Trying to Create the Perfect Gameplay Trailer for an Indie Game


I am a recent addition to the team and I am in charge of marketing. I was already friends with most of the team for more than ten years but I could only watch the amazing stuff they did from the sidelines as I was busy with different work. I took the first chance that I could and joined in on the fun when I was finally available.

After examining what we had in our hands, my initial concerns were focused on our previous trailer and our lack of online presence. I learned that previous trailer was done in an afternoon because there was a gaming expo the next day and the team needed something to play in loop on the background while people visited our booth. You can understand why I wanted to make something better.

Probably because indie game studios lack professional marketing support, when I started researching about how to make a successful gameplay trailer on internet, the initial results were all aimed at them. The first issue was concerned about how there was a difference between making trailers for indie studios and established studios. It was said that if you are not Blizzard, Bethesda, Ubisoft or something similar, starting the trailer with your company logo was a big no-no because your indie logo doesn’t convey any value to the viewer… which was exactly what our previous trailer did. The general wisdom was to make a good-looking end card with a big logo of your game with some announcement below it and only use a small sized studio logo on the side.

People who start watching a trailer make a decision between watching the whole thing and just skipping to the next video during the first 15 seconds. So, the advice was putting the most exciting parts of the trailer near the beginning. If you have something unique, something that other similar games doesn’t have, or some shots full of action and explosions, put them in the beginning! Make people want to see more! Even recent movie trailers started to put best few shots before the beginning of the trailer. After capturing people’s attention in the first shots of the trailer, you can move on to the main body where you can give whatever message you want to give to the viewer.

The next advice was about a necessary assumption concerning the viewers. More specifically, how you should assume your audience is completely ignorant about everything. Assume that they don’t know anything about what they see on the screen even if things are pretty obvious, the genre even if it clearly has platformer elements, or the game mechanics even if what you show is something basic like pulling and pushing some rocks. When you start thinking along these lines, it becomes obvious that you need some descriptive texts on the screen explaining what people see. For example, when you show the character pushing, digging, and gnawing you also need to include a text saying “interact with the environment” to solidify the information that you are trying to pass on to the viewer.

While getting a message across is important, the crucial information that indie studios forget is that people’s attention span is very limited. That’s why, rather than trying to include every bit of information in a trailer that lasts around one and a half minutes, the advice was, just focusing on some main aspects and showcasing them. In short, rather than trying to show both the game mechanics and the story elements, just choose one and make a trailer around it. Making a trailer that’s longer than one and a half minutes is not a good practice either because people just get bored easily and may decide to switch to another video. Because YouTube makes its decision about the appeal of a video (and stops recommending it to other people if it decides to be an unappealing one) based on how long people stay and watch, it is very important to keep people’s interest and never bore them. If a video is too long, people may watch only half of it and YouTube stops recommending. So, to not loose people to other videos, a trailer should be short and to the point and does not try to fill it with everything that is relevant to the game.

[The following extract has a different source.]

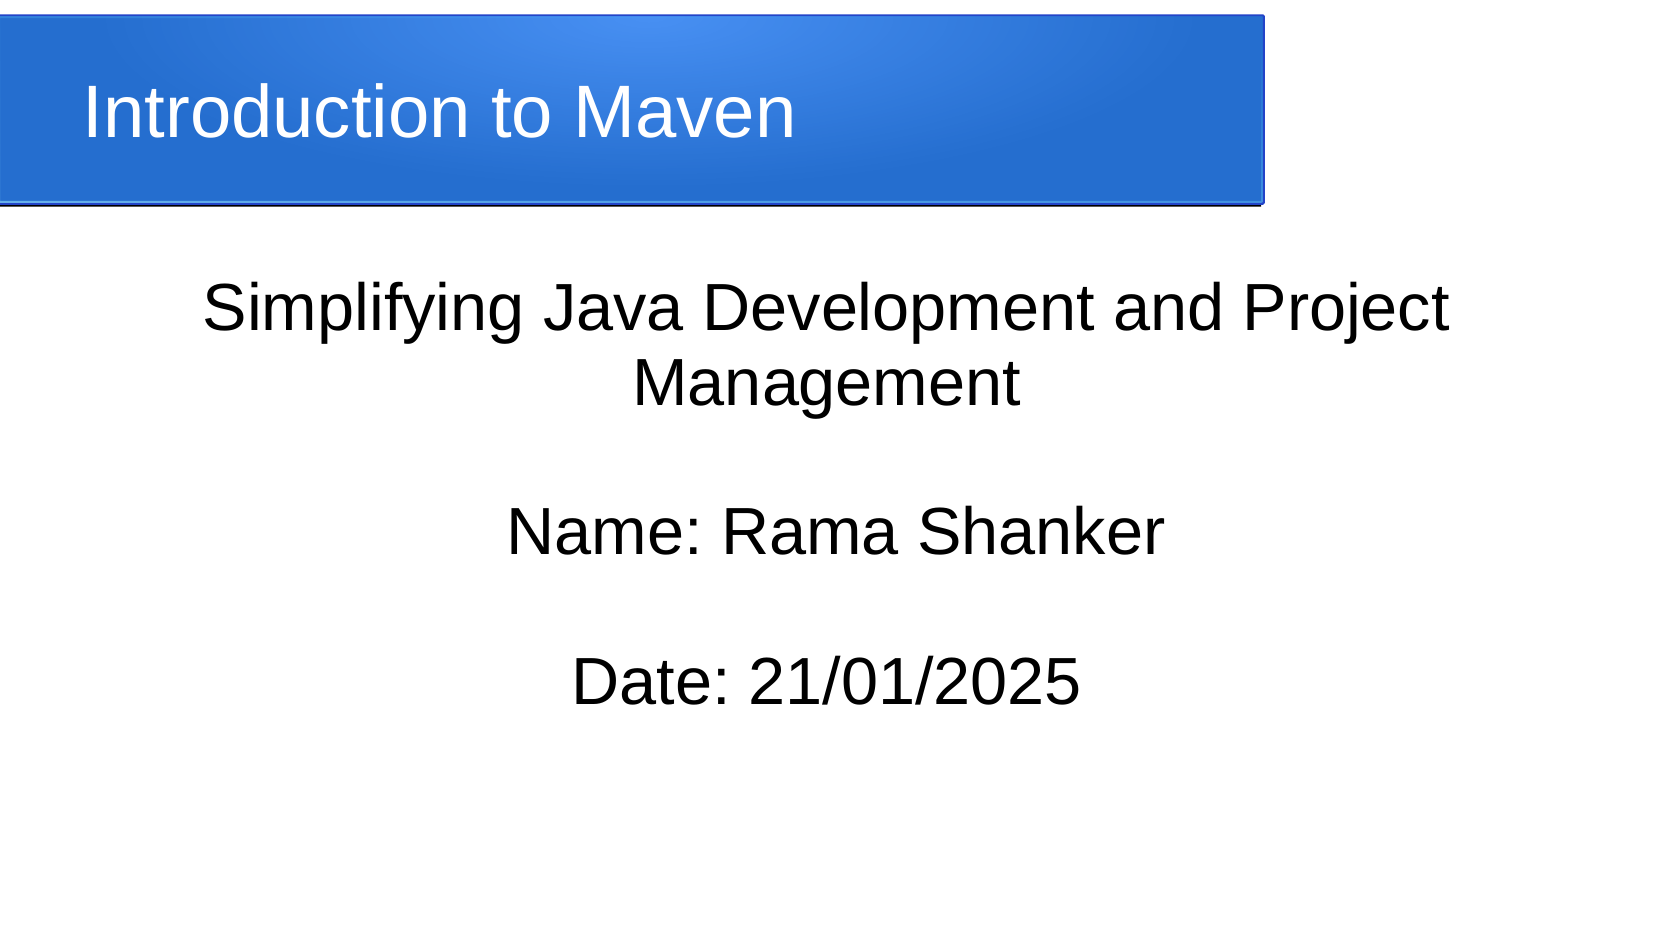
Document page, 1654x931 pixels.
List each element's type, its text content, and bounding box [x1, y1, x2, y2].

title Introduction to Maven [82, 35, 1235, 189]
text_box Simplifying Java Development and Project Management Name: Rama Shanker Date: 21/01/2025 [82, 224, 1571, 764]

At the end, we tried to be loyal to the wisdom we received as much as we could while creating our new gameplay trailer. We don’t show our studio logo at the beginning, have a cool looking end card, start the video with the most unique mechanics we have, have descriptive texts that match the shots, and got a duration easily under one and a half minutes without the end card. I can honestly say that I like the new trailer not only as the person who was behind it but also as a random gamer as well and I hope you will like it too. This was the first time I did anything remotely similar to this but I am proud of the result.

By the way, I realize that we made a pure gameplay trailer to showcase our mechanics and environment because we didn’t want to overcrowd the trailer and did not include any story elements. Sooo… a story trailer is in the works!